Kindergarten Readiness


I registered my “baby” for preK last week. She will probably attend her preK classes in the same place as her preschool classes; so preK will not be a terribly traumatic step for her. However, registering her for preK, putting her in the care of the public school system, is a traumatic step for me.

I am a proponent of play-based curricula. I think play needs to be a bigger part of the curriculum throughout the educational cycle—all the way through college. During my experience as a college professor, I observed that my most successful students were the ones with the rich imaginations, the ones who weren’t afraid to play with an idea, the ones who could freely ask “what would happen if…” People learn through play, especially children, and effective educational systems develop those imaginative play and inquiry skills.

So during the orientation session, I had no concerns about a curriculum labeled as “play-based”. I was rather relieved that Milton had the good sense to choose such a curriculum. But one thing did stick with me, the quote from Harmony principal, Jeanne Smith, “it takes eleven positives to make up for one negative.” She was talking about criticism of children, and how the emphasis of the preK program was on positive interactions between children and staff.
I’ve chewed on that a lot since the orientation, wondering if it wasn’t overkill and then thinking how I react to criticism, even the most constructive kind and especially the other kind.

Sometimes you won't get the perfect picture. It's okay. Maybe better.
<We colored eggs at our house on Saturday, an Easter tradition for us. On Sunday, our daughter consumed six boiled eggs, making her “tummy hurt” before all was said and done, but, I digress. I was photographing the annual Easter egg coloring extravaganza, and my daughter wasn’t doing what I wanted her to do for the pictures. I don’t think she was being ornery; I honestly don’t think she understood what I wanted from the picture.
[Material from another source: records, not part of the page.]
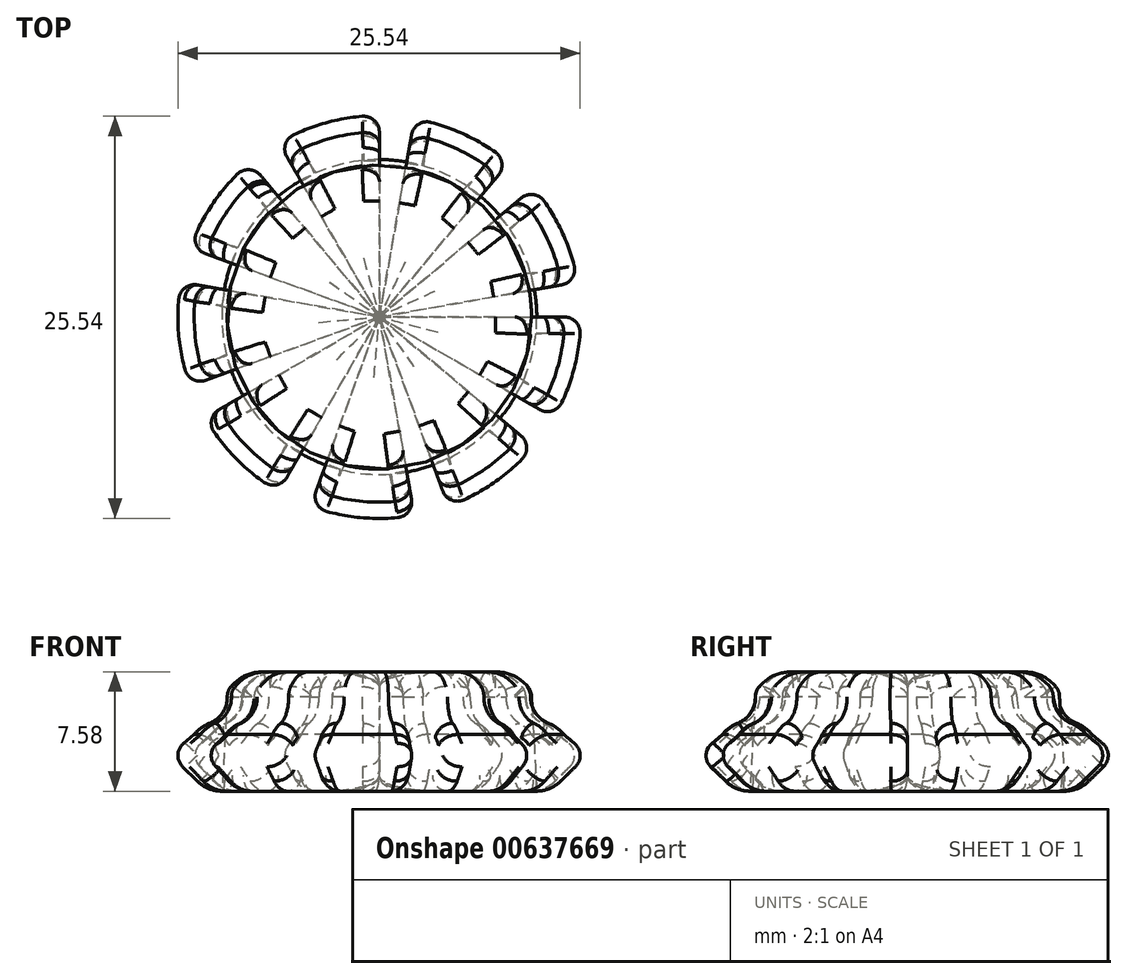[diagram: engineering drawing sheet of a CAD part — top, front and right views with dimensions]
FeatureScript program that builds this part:
annotation { "Feature Type Name" : "Feature", "Feature Type Description" : "" }
export const myFeature = defineFeature(function(context is Context, id is Id, definition is map)
    precondition{}
    {
        {
            var Q0;
            Q0=qCreatedBy(makeId("Front.planeOp"),FACE);
            var sketch = newSketch(context, id + "F0", { "sketchPlane" : qUnion([Q0])});
            skLineSegment(sketch, "E0", {"start": v(0, 0) * mm, "end": v(10, 0) * mm});
            skArc(sketch, "E1", {"start": v(10, 0) * mm, "mid": v(12.2, 1.82) * mm, "end": v(10.8, 4.31) * mm});
            skArc(sketch, "E2", {"start": v(9.66, 5.99) * mm, "mid": v(9.6, 6.33) * mm, "end": v(9.43, 6.64) * mm});
            skArc(sketch, "E3", {"start": v(9.66, 5.99) * mm, "mid": v(9.97, 4.97) * mm, "end": v(10.8, 4.31) * mm});
            skLineSegment(sketch, "E4", {"start": v(7.43, 7.58) * mm, "end": v(0, 7.58) * mm});
            skArc(sketch, "E5", {"start": v(9.43, 6.64) * mm, "mid": v(8.54, 7.33) * mm, "end": v(7.43, 7.58) * mm});
            skLineSegment(sketch, "E6", {"start": v(0, 7.58) * mm, "end": v(0, 0) * mm});
            skLineSegment(sketch, "E7", {"start": v(8.66, 6) * mm, "end": v(7.43, 7.58) * mm, "construction": true});
            skLineSegment(sketch, "E8", {"start": v(8.66, 6) * mm, "end": v(10, 2.23) * mm, "construction": true});
            skLineSegment(sketch, "E9", {"start": v(10, 2.23) * mm, "end": v(10, 0) * mm, "construction": true});
            skLineSegment(sketch, "E10", {"start": v(7.43, 4.98) * mm, "end": v(7.43, 7.58) * mm, "construction": true});
            skLineSegment(sketch, "E11", {"start": v(7.43, 4.98) * mm, "end": v(8.66, 6) * mm, "construction": true});
            skLineSegment(sketch, "E12", {"start": v(8.66, 6) * mm, "end": v(11.43, 5.96) * mm, "construction": true});
            skLineSegment(sketch, "E13", {"start": v(11.43, 5.96) * mm, "end": v(10, 2.23) * mm, "construction": true});
            skLineSegment(sketch, "E14", {"start": v(8.66, 6) * mm, "end": v(9.43, 6.64) * mm, "construction": true});
            skLineSegment(sketch, "E15", {"start": v(7.43, 4.98) * mm, "end": v(10, 0) * mm, "construction": true});
            skLineSegment(sketch, "E16", {"start": v(10, 0) * mm, "end": v(9.67, 5.86) * mm});
            skLineSegment(sketch, "E17", {"start": v(11.76, 3.6) * mm, "end": v(13.28, 2.34) * mm});
            skLineSegment(sketch, "E18", {"start": v(13.28, 2.34) * mm, "end": v(11.56, 0.64) * mm});
            skSolve(sketch);
        }
        {
            var Q0;
            Q0 = qSketchRegion(id + "F0", true);
            var Q1;
            Q1=sQuery(id+"F0.wireOp",EDGE,"E6");
            revolve(context, id + "F1", {"entities" : qUnion([Q0]), "axis" : qUnion([Q1]), "revolveType" : RevolveType.ONE_DIRECTION, "angle" : 30 * degree});
        }
        {
            var Q0;
            Q0=makeQuery(id+"F0.imprint","IMPRINT",FACE,{"disambiguationData":[TD([[makeQuery(id+"F0.imprint","IMPRINT",EDGE,{"derivedFrom":sQuery(id+"F0.wireOp",EDGE,"E0")}),1.0]])]});
            var Q1;
            Q1=makeQuery(id+"F1.opRevolve","CAP_EDGE",EDGE,{"disambiguationData":[OSD([sQuery(id+"F0.wireOp",EDGE,"E6")])],"isStart":true});
            revolve(context, id + "F2", {"entities" : qUnion([Q0]), "axis" : qUnion([Q1]), "revolveType" : RevolveType.FULL});
        }
        {
            var Q0;
            Q0=makeQuery(id+"F1.opRevolve","CAP_EDGE",EDGE,{"disambiguationData":[OSD([sQuery(id+"F0.wireOp",EDGE,"E3")])],"isStart":false});
            var Q1;
            {var subQ0=sQuery(id+"F0.wireOp",EDGE,"E1");Q1=makeQuery(id+"F1.opRevolve","CAP_EDGE",EDGE,{"disambiguationData":[OSD([subQ0]),TDD([makeQuery(id+"F0.imprint","IMPRINT",EDGE,{"disambiguationData":[TD([[makeQuery(id+"F0.imprint","INTERSECT",VERTEX,{"derivedFrom":[subQ0,sQuery(id+"F0.wireOp",EDGE,"E3")]}),1.0]])],"derivedFrom":subQ0})])],"isStart":false});}
            var Q2;
            Q2=makeQuery(id+"F1.opRevolve","CAP_EDGE",EDGE,{"disambiguationData":[OSD([sQuery(id+"F0.wireOp",EDGE,"E17")])],"isStart":false});
            var Q3;
            Q3=makeQuery(id+"F1.opRevolve","SWEPT_EDGE",EDGE,{"disambiguationData":[OSD([sQuery(id+"F0.wireOp",EDGE,"E17"),sQuery(id+"F0.wireOp",EDGE,"E18")])]});
            var Q4;
            Q4=makeQuery(id+"F1.opRevolve","CAP_EDGE",EDGE,{"disambiguationData":[OSD([sQuery(id+"F0.wireOp",EDGE,"E18")])],"isStart":false});
            var Q5;
            {var subQ0=sQuery(id+"F0.wireOp",EDGE,"E1");Q5=makeQuery(id+"F1.opRevolve","CAP_EDGE",EDGE,{"disambiguationData":[OSD([subQ0]),TDD([makeQuery(id+"F0.imprint","IMPRINT",EDGE,{"disambiguationData":[TD([[makeQuery(id+"F0.imprint","INTERSECT",VERTEX,{"derivedFrom":[subQ0,sQuery(id+"F0.wireOp",EDGE,"E18")]}),1.0]])],"derivedFrom":subQ0})])],"isStart":false});}
            var Q6;
            Q6=makeQuery(id+"F1.opRevolve","CAP_EDGE",EDGE,{"disambiguationData":[OSD([sQuery(id+"F0.wireOp",EDGE,"E17")])],"isStart":true});
            var Q7;
            {var subQ0=sQuery(id+"F0.wireOp",EDGE,"E1");Q7=makeQuery(id+"F1.opRevolve","CAP_EDGE",EDGE,{"disambiguationData":[OSD([subQ0]),TDD([makeQuery(id+"F0.imprint","IMPRINT",EDGE,{"disambiguationData":[TD([[makeQuery(id+"F0.imprint","INTERSECT",VERTEX,{"derivedFrom":[subQ0,sQuery(id+"F0.wireOp",EDGE,"E3")]}),1.0]])],"derivedFrom":subQ0})])],"isStart":true});}
            var Q8;
            Q8=makeQuery(id+"F1.opRevolve","CAP_EDGE",EDGE,{"disambiguationData":[OSD([sQuery(id+"F0.wireOp",EDGE,"E3")])],"isStart":true});
            var Q9;
            Q9=makeQuery(id+"F1.opRevolve","CAP_EDGE",EDGE,{"disambiguationData":[OSD([sQuery(id+"F0.wireOp",EDGE,"E18")])],"isStart":true});
            var Q10;
            {var subQ0=sQuery(id+"F0.wireOp",EDGE,"E1");Q10=makeQuery(id+"F1.opRevolve","CAP_EDGE",EDGE,{"disambiguationData":[OSD([subQ0]),TDD([makeQuery(id+"F0.imprint","IMPRINT",EDGE,{"disambiguationData":[TD([[makeQuery(id+"F0.imprint","INTERSECT",VERTEX,{"derivedFrom":[subQ0,sQuery(id+"F0.wireOp",EDGE,"E18")]}),1.0]])],"derivedFrom":subQ0})])],"isStart":true});}
            fillet(context, id + "F3", {"entities" : qUnion([Q0, Q1, Q2, Q3, Q4, Q5, Q6, Q7, Q8, Q9, Q10]), "radius" : 1 * mm, "tangentPropagation" : true, "allowEdgeOverflow" : false});
        }
        {
            var Q0;
            Q0=makeQuery(id+"F1.opRevolve","SWEPT_BODY",BODY,{"disambiguationData":[OSD([sQuery(id+"F0.wireOp",EDGE,"E0"),sQuery(id+"F0.wireOp",EDGE,"E1"),sQuery(id+"F0.wireOp",EDGE,"E2"),sQuery(id+"F0.wireOp",EDGE,"E3"),sQuery(id+"F0.wireOp",EDGE,"E4"),sQuery(id+"F0.wireOp",EDGE,"E5"),sQuery(id+"F0.wireOp",EDGE,"E6")])]});
            var Q1;
            Q1=makeQuery(id+"F1.opRevolve","CAP_EDGE",EDGE,{"disambiguationData":[OSD([sQuery(id+"F0.wireOp",EDGE,"E6")])],"isStart":true});
            circularPattern(context, id + "F4", {"entities" : qUnion([Q0]), "axis" : qUnion([Q1]), "angle" : 360 * degree, "instanceCount" : 9, "equalSpace" : true});
        }
    });
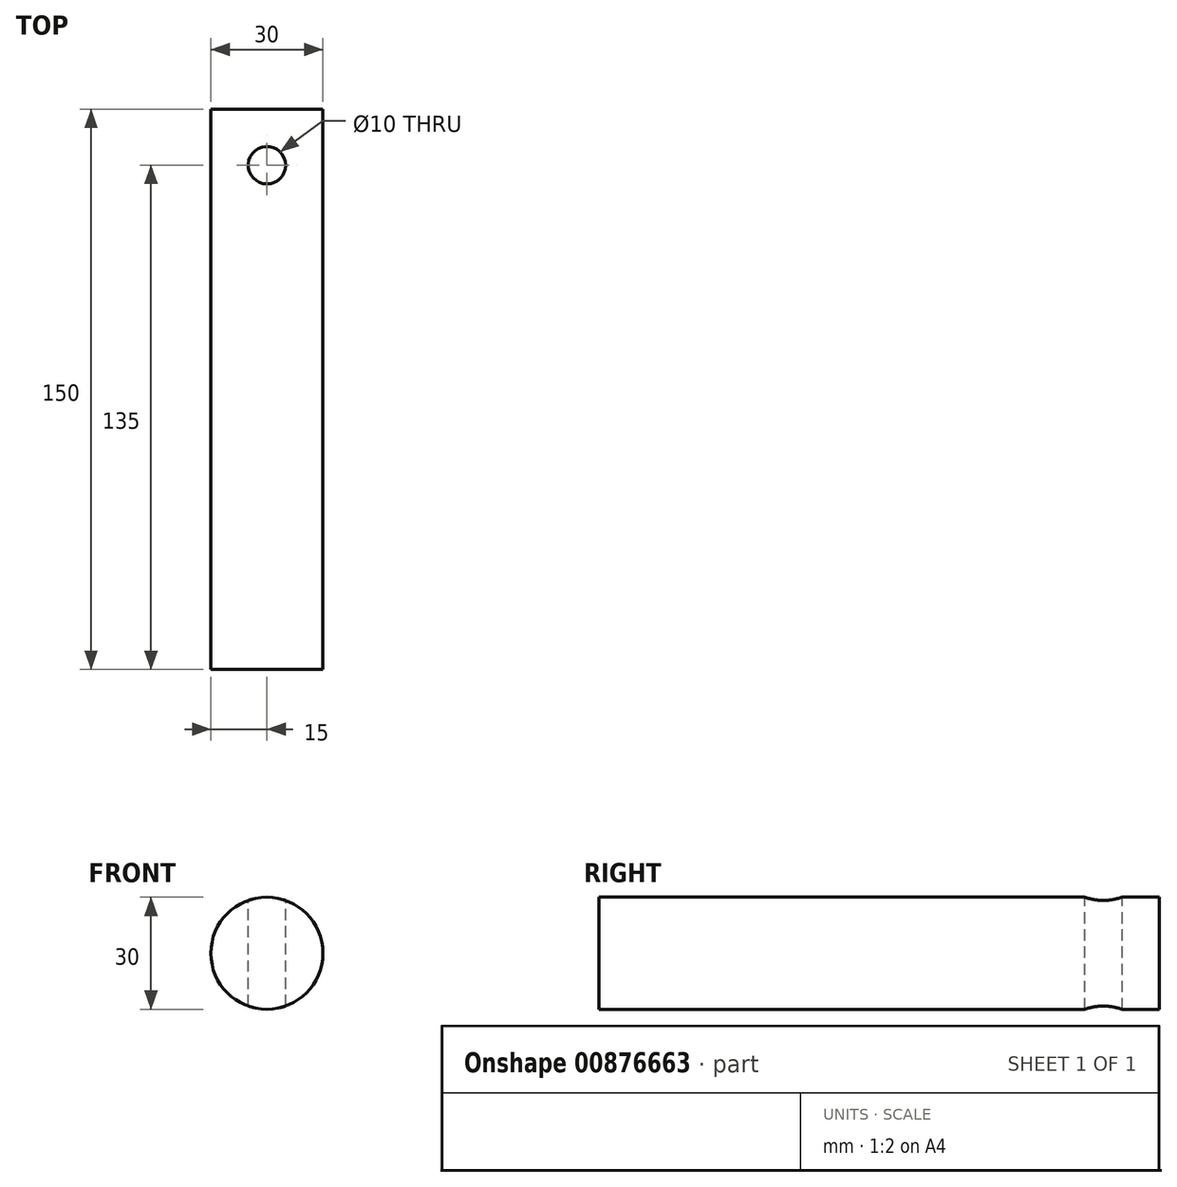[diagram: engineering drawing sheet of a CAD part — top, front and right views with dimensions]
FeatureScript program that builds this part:
annotation { "Feature Type Name" : "Feature", "Feature Type Description" : "" }
export const myFeature = defineFeature(function(context is Context, id is Id, definition is map)
    precondition{}
    {
        {
            var Q0;
            Q0=qCreatedBy(makeId("Front.planeOp"),FACE);
            var sketch = newSketch(context, id + "F0", { "sketchPlane" : qUnion([Q0])});
            skCircle(sketch, "E0", {"center": v(0, 0) * mm, "radius": 15 * mm});
            skSolve(sketch);
        }
        {
            var Q0;
            Q0=makeQuery(id+"F0.imprint","IMPRINT",FACE,{"disambiguationData":[TD([[makeQuery(id+"F0.imprint","IMPRINT",EDGE,{"derivedFrom":sQuery(id+"F0.wireOp",EDGE,"E0")}),-1.0]])]});
            var Q1;
            Q1=makeQuery(id+"F0.imprint","IMPRINT",FACE,{"disambiguationData":[TD([[makeQuery(id+"F0.imprint","IMPRINT",EDGE,{"derivedFrom":sQuery(id+"F0.wireOp",EDGE,"E0")}),1.0]])]});
            extrude(context, id + "F1", {"entities" : qUnion([Q0, Q1]), "depth" : 150 * mm, "offsetDistance" : 25 * mm});
        }
        {
            var Q0;
            Q0=qCreatedBy(makeId("Top.planeOp"),FACE);
            var sketch = newSketch(context, id + "F2", { "sketchPlane" : qUnion([Q0])});
            skCircle(sketch, "E1", {"center": v(0, 0) * mm, "radius": 15 * mm});
            skCircle(sketch, "E2", {"center": v(0, -15) * mm, "radius": 5 * mm});
            skSolve(sketch);
        }
        {
            var Q0;
            {var subQ0=sQuery(id+"F2.wireOp",EDGE,"E2");var subQ1=sQuery(id+"F2.wireOp",EDGE,"E1");var subQ2=makeQuery(id+"F2.imprint","INTERSECT",VERTEX,{"disambiguationData":[OD(0.0)],"derivedFrom":[subQ1,subQ0]});Q0=makeQuery(id+"F2.imprint","IMPRINT",FACE,{"disambiguationData":[TD([[makeQuery(id+"F2.imprint","IMPRINT",EDGE,{"disambiguationData":[TD([[subQ2,-1.0]])],"derivedFrom":subQ1}),-1.0]])]});}
            var Q1;
            {var subQ0=sQuery(id+"F2.wireOp",EDGE,"E2");var subQ1=sQuery(id+"F2.wireOp",EDGE,"E1");var subQ2=makeQuery(id+"F2.imprint","INTERSECT",VERTEX,{"disambiguationData":[OD(0.0)],"derivedFrom":[subQ1,subQ0]});Q1=makeQuery(id+"F2.imprint","IMPRINT",FACE,{"disambiguationData":[TD([[makeQuery(id+"F2.imprint","IMPRINT",EDGE,{"disambiguationData":[TD([[subQ2,-1.0]])],"derivedFrom":subQ1}),1.0]])]});}
            extrude(context, id + "F3", {"entities" : qUnion([Q0, Q1]), "operationType" : NewBodyOperationType.REMOVE, "oppositeDirection" : true, "depth" : 39.8 * mm, "offsetDistance" : 25 * mm, "symmetric" : true});
        }
    });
Just as some harsh, critical words were forming on my tongue, I stopped and put the camera away. The pictures weren’t that important, and she wasn’t having any fun with them, I could tell.

I wandered into the hall and studied a picture that hangs on the wall, a picture of a six-year-old girl with a couple of front teeth missing. My mother loved that picture taken of me by someone who, at that time, I idolized. Every time Mom would come across that picture in a box of old photos she would retell the story of that picture—as she remembered it; then she would launch retelling into a series of idyllic memories stirred up by the picture.

To this day, when I look at the picture, I see a little girl pushing tears to the back and a forced smile to the front, trying hard to please someone whom she loves dearly but who is speaking harshly to her because she isn’t holding a prop for the photo correctly. I remember clearly that feeling of having been yelled at and wanting to be anywhere but there and have the whole picture-taking ordeal over. As that little girl stared out at me from the collage of family photos, I thought, “Jeanne Smith is right”.

One criticism can last a really long time. I’m glad I ended the egg-coloring photo session early, before uttering any harsh words, ended it early when everybody was still having fun. I caught myself this time.

I think that if I’m going to be ready for kindergarten, I need to spend a little more time with that toothless six-year-old in the picture on the wall, learning how to guide and correct with positive interactions. It doesn’t mean that there won’t be discipline and time outs and consequences for actions and poor judgment in our house, but not holding a prop the way a family photographer can’t articulate is not something worth yelling about. I will watch the cutting criticism and personal commentary, and do my best to make sure my daughter knows she’s loved and valued and worth every minute of my time.